» **WORK INSTRUCTION**
For the string "elbow", search the entries below and copy every line where it appears.

» **RECORDS SUPPLIED**
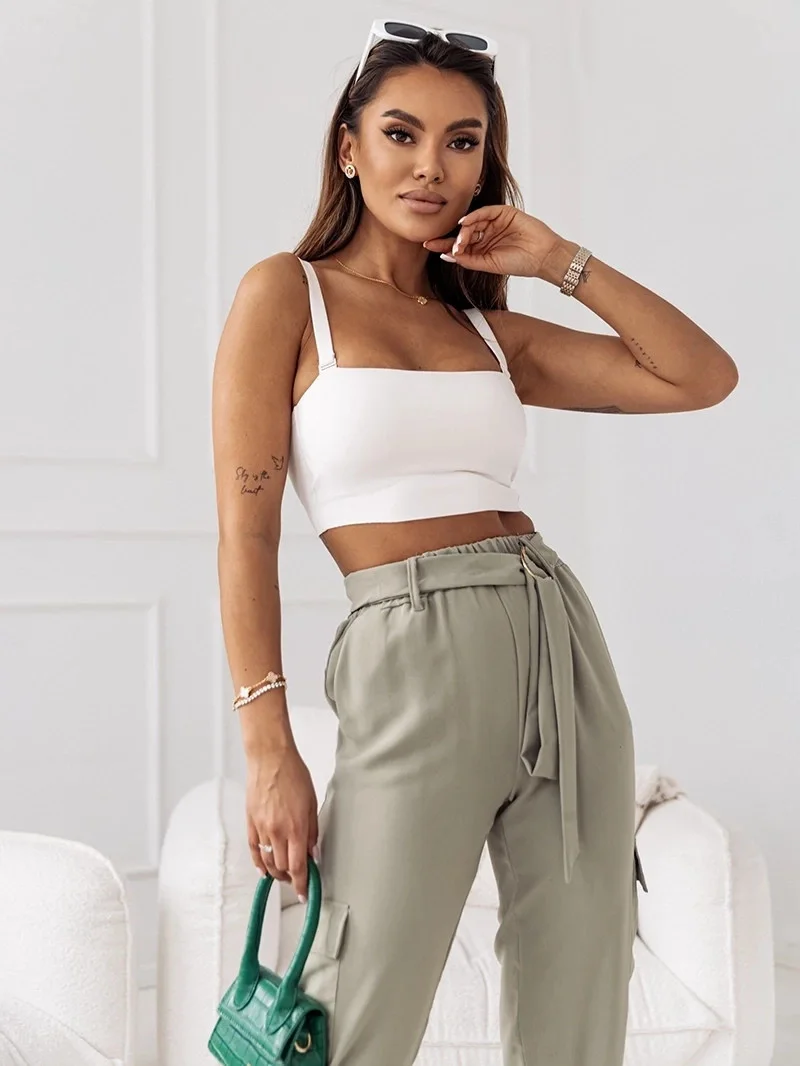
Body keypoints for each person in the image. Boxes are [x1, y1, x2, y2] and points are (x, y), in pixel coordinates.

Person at [211, 21, 738, 1066]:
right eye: (401, 133)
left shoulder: (487, 331)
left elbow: (699, 375)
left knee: (578, 978)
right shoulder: (287, 293)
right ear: (348, 146)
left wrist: (554, 260)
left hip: (555, 640)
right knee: (361, 985)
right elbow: (245, 531)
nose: (431, 166)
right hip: (411, 644)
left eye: (462, 142)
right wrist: (268, 748)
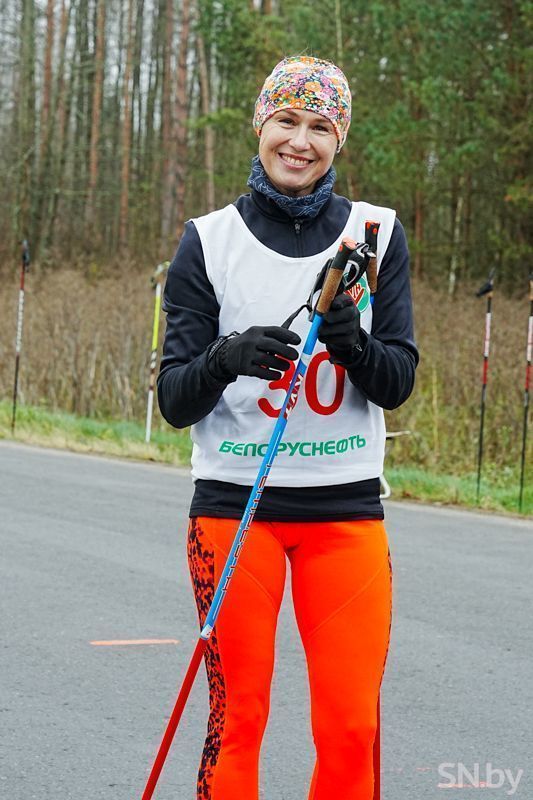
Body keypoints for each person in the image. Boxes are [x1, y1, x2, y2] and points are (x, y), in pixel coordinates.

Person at [158, 55, 418, 800]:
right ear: (260, 125)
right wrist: (224, 358)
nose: (300, 141)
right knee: (238, 719)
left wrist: (353, 345)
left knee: (350, 729)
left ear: (339, 140)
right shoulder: (207, 241)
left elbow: (397, 381)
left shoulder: (375, 233)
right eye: (286, 120)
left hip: (345, 512)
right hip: (234, 512)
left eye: (320, 127)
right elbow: (175, 398)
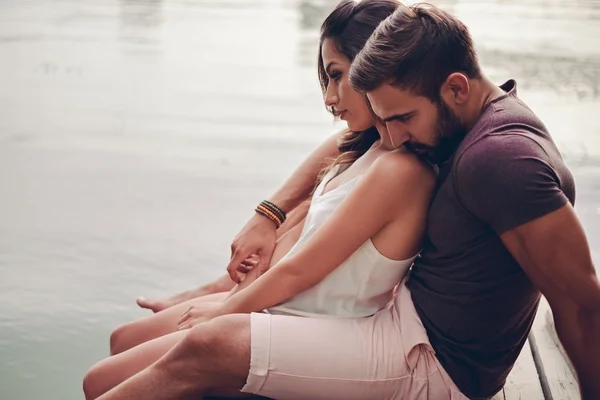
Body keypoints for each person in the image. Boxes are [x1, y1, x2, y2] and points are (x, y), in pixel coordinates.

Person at [88, 2, 600, 400]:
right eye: (383, 120)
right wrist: (267, 215)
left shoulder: (501, 161)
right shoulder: (458, 115)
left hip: (437, 365)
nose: (393, 137)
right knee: (139, 348)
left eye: (400, 119)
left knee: (208, 345)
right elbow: (354, 142)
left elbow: (580, 306)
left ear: (457, 87)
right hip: (401, 322)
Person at [83, 1, 445, 399]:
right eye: (326, 79)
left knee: (99, 381)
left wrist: (223, 312)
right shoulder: (367, 145)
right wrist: (266, 218)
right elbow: (316, 184)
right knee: (123, 339)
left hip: (309, 325)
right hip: (287, 309)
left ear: (371, 69)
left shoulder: (400, 170)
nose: (328, 98)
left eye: (338, 76)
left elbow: (300, 272)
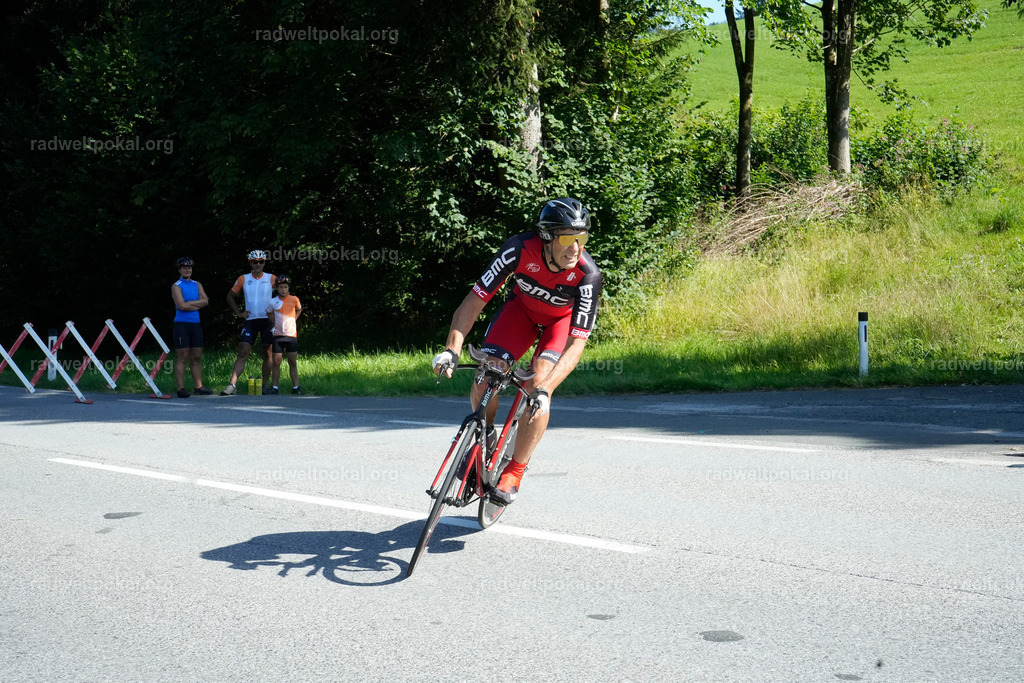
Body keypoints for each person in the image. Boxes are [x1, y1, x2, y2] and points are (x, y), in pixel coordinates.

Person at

» **SOLUTION FOR THIS EXERCISE**
left elbow: (699, 375)
right elbow: (245, 531)
left elbow: (397, 381)
right elbow: (175, 398)
right elbow: (354, 142)
left elbow: (580, 306)
right elbow: (316, 184)
left elbow: (300, 272)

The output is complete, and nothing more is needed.